→ Task description:
Given the records below, the lines starting at the line with "Génération Do It" and ending at the line with "Banky, bankomaty" should be output exactly, both end lines kept and pictures left out.
• • •
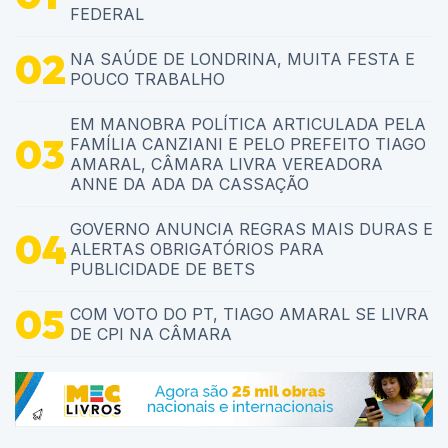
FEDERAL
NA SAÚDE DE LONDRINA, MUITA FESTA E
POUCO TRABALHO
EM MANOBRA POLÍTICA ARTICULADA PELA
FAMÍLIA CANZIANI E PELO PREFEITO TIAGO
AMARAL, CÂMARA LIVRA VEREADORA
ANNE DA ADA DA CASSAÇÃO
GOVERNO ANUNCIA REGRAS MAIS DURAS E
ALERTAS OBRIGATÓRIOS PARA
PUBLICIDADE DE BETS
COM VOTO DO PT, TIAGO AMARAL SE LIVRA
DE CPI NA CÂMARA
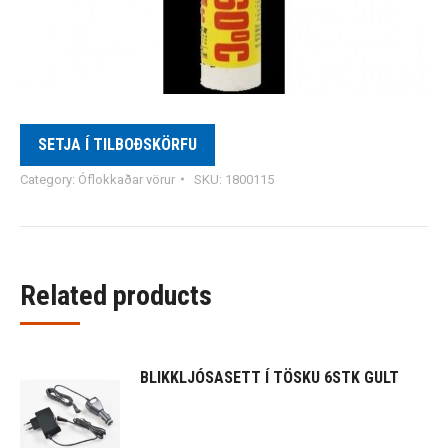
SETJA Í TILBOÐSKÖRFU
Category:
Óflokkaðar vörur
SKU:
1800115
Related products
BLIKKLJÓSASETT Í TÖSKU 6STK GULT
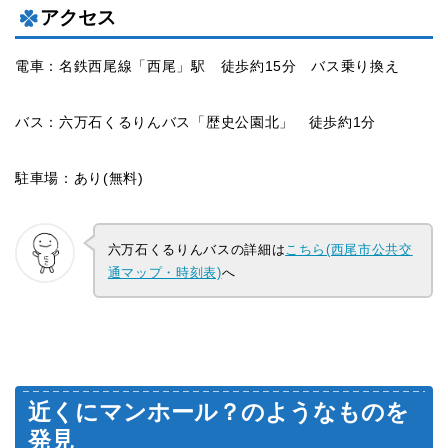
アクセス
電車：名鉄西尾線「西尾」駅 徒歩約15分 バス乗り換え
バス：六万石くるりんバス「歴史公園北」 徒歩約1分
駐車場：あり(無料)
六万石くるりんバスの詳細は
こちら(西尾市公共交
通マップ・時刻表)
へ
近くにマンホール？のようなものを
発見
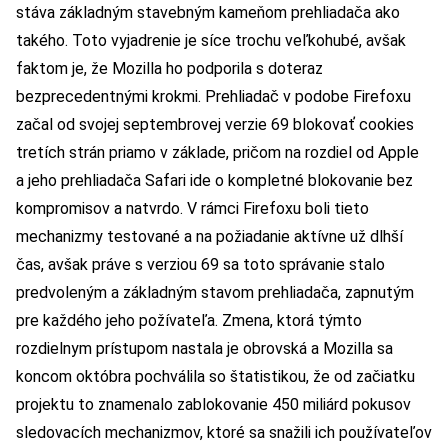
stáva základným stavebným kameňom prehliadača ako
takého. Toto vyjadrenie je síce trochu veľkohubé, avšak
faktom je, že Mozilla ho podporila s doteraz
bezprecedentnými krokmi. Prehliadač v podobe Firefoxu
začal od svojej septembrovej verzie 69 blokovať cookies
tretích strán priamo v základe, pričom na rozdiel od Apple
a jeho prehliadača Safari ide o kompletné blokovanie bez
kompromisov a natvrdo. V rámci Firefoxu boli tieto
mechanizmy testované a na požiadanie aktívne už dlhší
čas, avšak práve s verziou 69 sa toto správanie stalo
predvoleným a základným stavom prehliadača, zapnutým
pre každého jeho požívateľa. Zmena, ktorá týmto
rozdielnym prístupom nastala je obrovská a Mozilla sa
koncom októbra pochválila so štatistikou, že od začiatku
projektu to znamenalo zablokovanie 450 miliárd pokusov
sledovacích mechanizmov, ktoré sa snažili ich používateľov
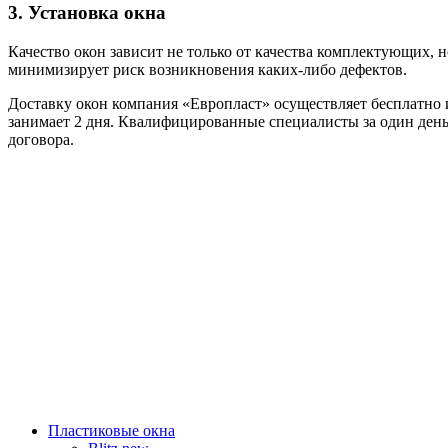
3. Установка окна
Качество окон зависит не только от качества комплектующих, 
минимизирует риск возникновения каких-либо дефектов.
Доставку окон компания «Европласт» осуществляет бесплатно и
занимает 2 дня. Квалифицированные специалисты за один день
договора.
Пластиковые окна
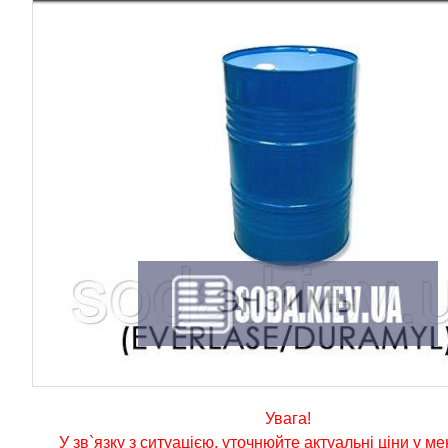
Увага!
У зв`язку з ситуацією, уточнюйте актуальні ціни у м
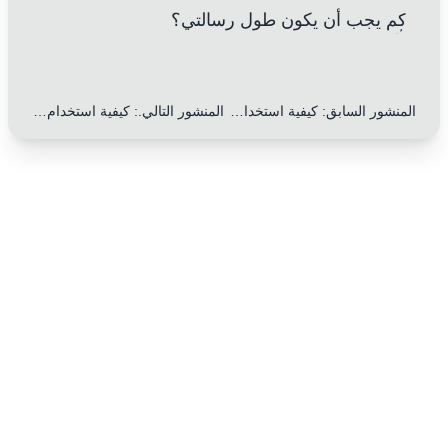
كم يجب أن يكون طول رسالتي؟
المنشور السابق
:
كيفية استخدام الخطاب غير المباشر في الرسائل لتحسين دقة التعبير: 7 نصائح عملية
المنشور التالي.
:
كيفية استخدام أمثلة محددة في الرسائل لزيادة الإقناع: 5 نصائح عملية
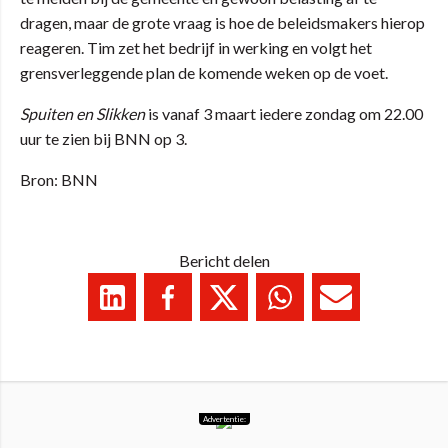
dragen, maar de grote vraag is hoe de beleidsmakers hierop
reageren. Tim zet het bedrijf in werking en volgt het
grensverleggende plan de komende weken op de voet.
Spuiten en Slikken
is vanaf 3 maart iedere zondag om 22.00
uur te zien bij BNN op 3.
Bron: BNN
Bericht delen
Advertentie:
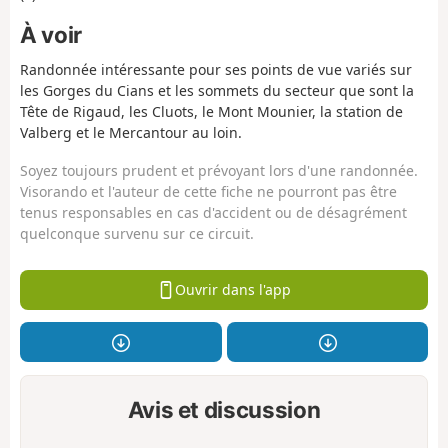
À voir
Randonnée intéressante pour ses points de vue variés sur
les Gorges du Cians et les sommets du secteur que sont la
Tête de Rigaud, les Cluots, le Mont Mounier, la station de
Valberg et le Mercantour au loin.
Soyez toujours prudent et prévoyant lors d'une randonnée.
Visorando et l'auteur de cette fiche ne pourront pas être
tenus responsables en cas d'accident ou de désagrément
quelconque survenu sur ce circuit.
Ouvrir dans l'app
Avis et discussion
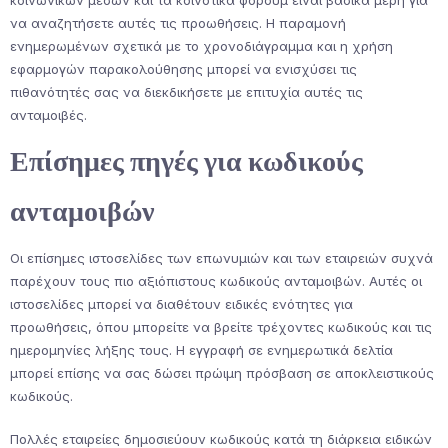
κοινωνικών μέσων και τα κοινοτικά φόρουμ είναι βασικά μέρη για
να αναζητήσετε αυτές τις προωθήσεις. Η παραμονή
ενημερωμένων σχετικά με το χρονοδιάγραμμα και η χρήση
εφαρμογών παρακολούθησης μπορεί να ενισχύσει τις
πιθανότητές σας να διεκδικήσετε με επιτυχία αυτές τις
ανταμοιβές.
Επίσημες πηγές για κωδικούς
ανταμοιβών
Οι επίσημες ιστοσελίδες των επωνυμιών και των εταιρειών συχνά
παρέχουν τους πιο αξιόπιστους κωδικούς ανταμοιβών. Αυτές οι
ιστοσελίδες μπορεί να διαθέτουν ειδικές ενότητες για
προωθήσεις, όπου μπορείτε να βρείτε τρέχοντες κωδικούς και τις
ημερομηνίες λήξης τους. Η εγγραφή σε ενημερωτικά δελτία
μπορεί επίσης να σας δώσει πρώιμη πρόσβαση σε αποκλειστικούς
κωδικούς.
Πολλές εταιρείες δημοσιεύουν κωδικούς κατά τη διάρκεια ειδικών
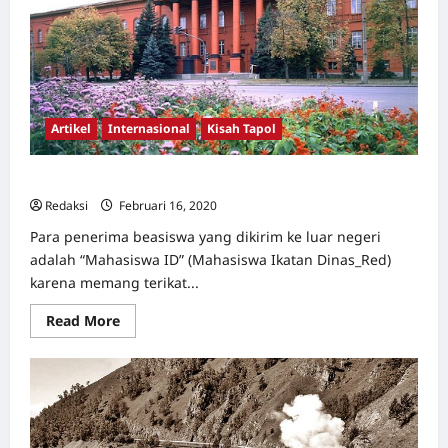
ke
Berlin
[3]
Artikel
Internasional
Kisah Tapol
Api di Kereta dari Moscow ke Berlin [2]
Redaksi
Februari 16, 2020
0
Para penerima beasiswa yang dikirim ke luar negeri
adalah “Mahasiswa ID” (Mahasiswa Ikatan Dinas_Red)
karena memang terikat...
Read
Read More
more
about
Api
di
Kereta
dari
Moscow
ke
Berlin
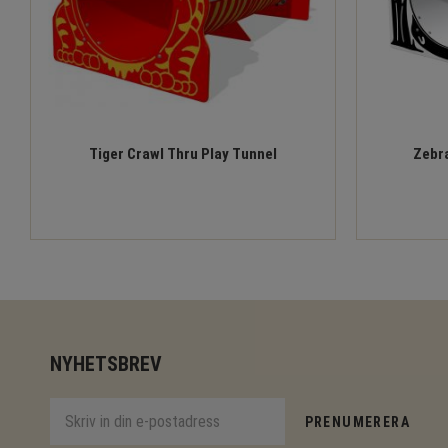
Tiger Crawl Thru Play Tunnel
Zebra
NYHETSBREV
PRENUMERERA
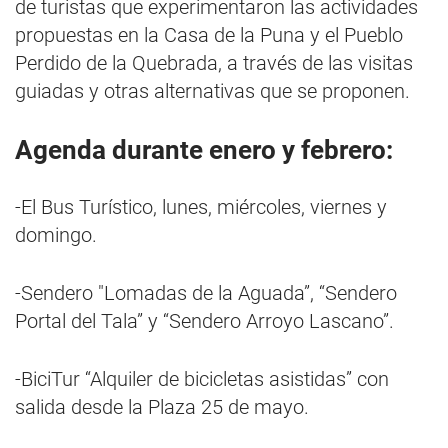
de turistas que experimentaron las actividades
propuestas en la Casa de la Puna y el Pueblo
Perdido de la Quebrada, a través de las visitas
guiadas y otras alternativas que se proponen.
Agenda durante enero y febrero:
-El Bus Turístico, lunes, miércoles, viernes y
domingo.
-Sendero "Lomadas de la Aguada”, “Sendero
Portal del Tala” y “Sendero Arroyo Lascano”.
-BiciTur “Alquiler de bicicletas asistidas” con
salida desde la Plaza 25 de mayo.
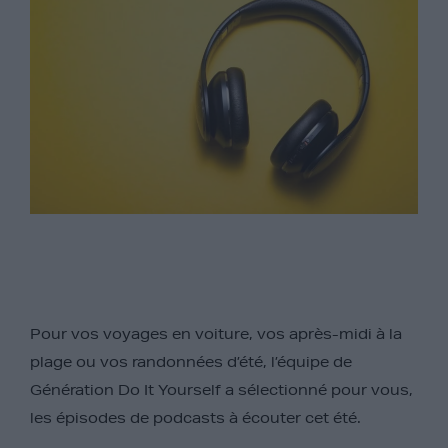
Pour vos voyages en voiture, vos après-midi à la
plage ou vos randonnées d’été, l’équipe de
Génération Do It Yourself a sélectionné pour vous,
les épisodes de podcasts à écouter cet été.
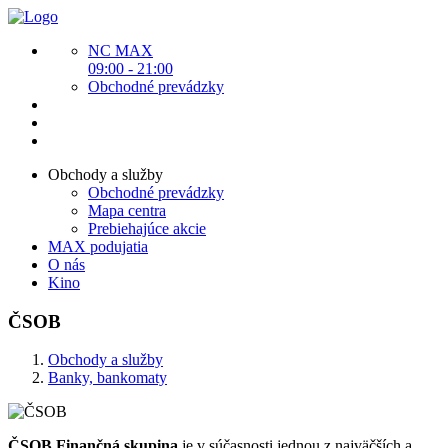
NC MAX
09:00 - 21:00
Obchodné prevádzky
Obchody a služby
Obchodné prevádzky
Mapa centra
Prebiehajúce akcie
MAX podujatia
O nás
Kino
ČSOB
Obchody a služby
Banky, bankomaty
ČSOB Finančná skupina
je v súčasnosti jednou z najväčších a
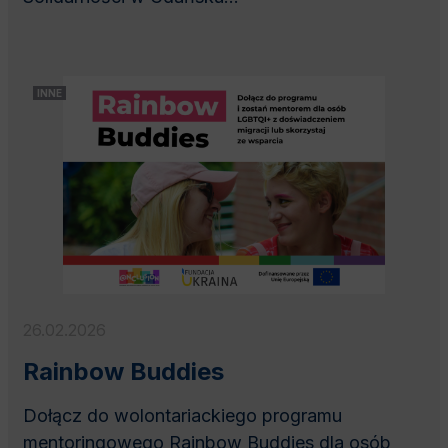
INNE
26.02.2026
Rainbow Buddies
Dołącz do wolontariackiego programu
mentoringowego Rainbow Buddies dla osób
• • •
→ Exercise response:
Génération Do It Yourself a sélectionné pour vous,
les épisodes de podcasts à écouter cet été.
NC MAX
09:00 - 21:00
Obchodné prevádzky
Obchody a služby
Obchodné prevádzky
Mapa centra
Prebiehajúce akcie
MAX podujatia
O nás
Kino
ČSOB
Obchody a služby
Banky, bankomaty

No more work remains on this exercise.